The paradox is this: suppose that a person with the help of a time machine went back to the past and killed his biological grandfather before the latter met the traveler's grandmother. As a result, one of the traveler's parents (and, as a consequence, the traveler himself) would never have been born. This means that he ultimately could not travel in time, which in turn means that his grandfather would have survived and the traveler would have been born, which allowed him to travel in time and kill his grandfather. Thus, every possibility implies a denial of itself, creating a logical paradox.

The option for his resolution is as follows: the fact that the time traveler is living in the present means that he simply does not seek to kill his progenitor. This means that you can act with complete freedom, because whatever you do in the past, you cannot change the present, because its consequences are already being felt.

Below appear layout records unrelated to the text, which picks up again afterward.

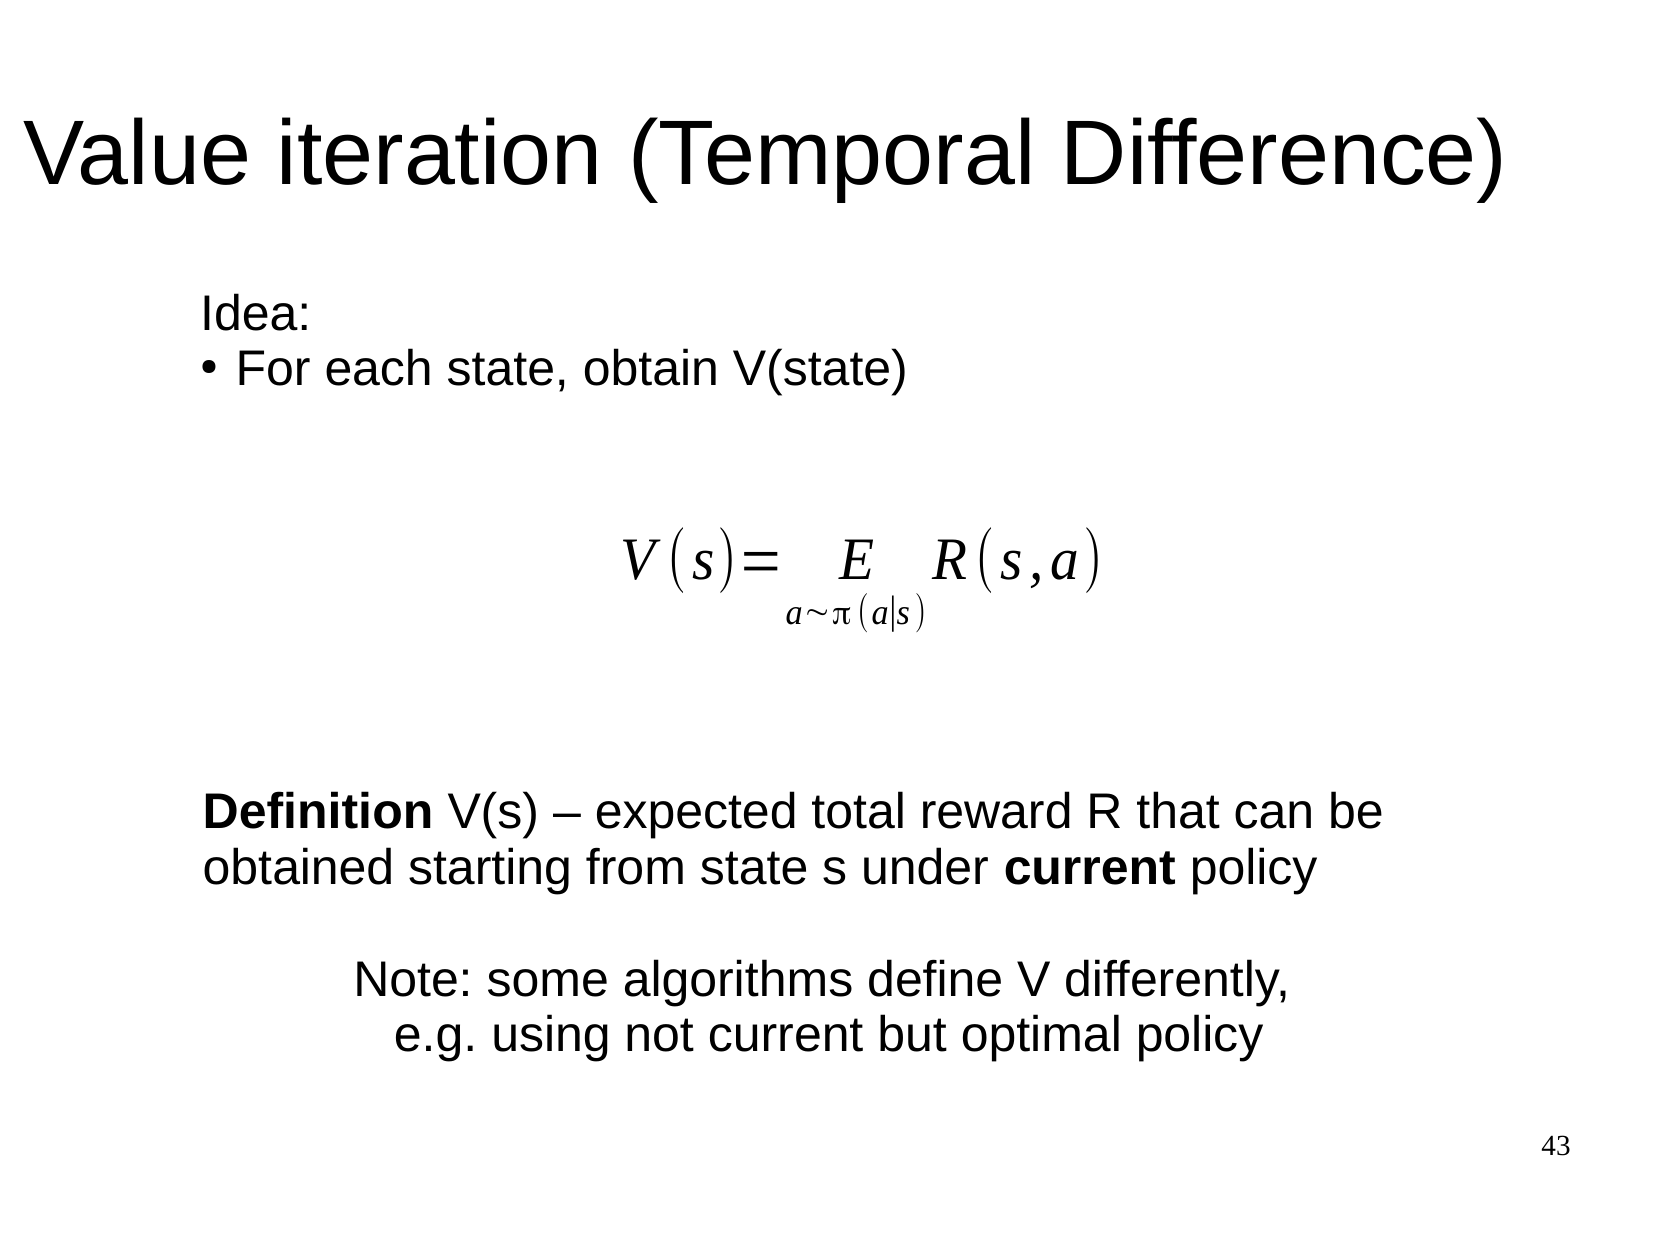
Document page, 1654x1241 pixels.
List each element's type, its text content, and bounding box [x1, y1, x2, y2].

title Value iteration (Temporal Difference) [23, 49, 1512, 257]
text_box Idea: For each state, obtain V(state) [150, 277, 1231, 571]
text_box Definition V(s) – expected total reward R that can be obtained starting from state s under current policy Note: some algorithms define V differently, e.g. using not current but optimal policy [117, 776, 1471, 1073]
chart [606, 523, 1117, 636]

Despite the name, the murdered grandfather paradox considers more than just the impossibility of being born. First of all, it concerns any actions that make it impossible to travel in time. The example of the name of the paradox is only the most often "coming to mind" if you choose from the whole range of such possible actions. Another example would be using scientific knowledge to invent a time machine, then going back in time and (be it murder or otherwise) hindering scientists from working on what would ultimately lead to the information you used to invent a time machine. The equivalent paradox is known in philosophy as "autoinfanticide": going back in time and killing oneself in childhood.

The murdered grandfather paradox is often used to assert that time travel to the past is impossible. However, a number of hypotheses have been proposed to avoid the paradox: for example, the assumption that the past cannot be changed, therefore, the grandfather must have already experienced an attempted murder (as mentioned earlier), or that a time traveler creates an alternative timeline. in which he will never be born.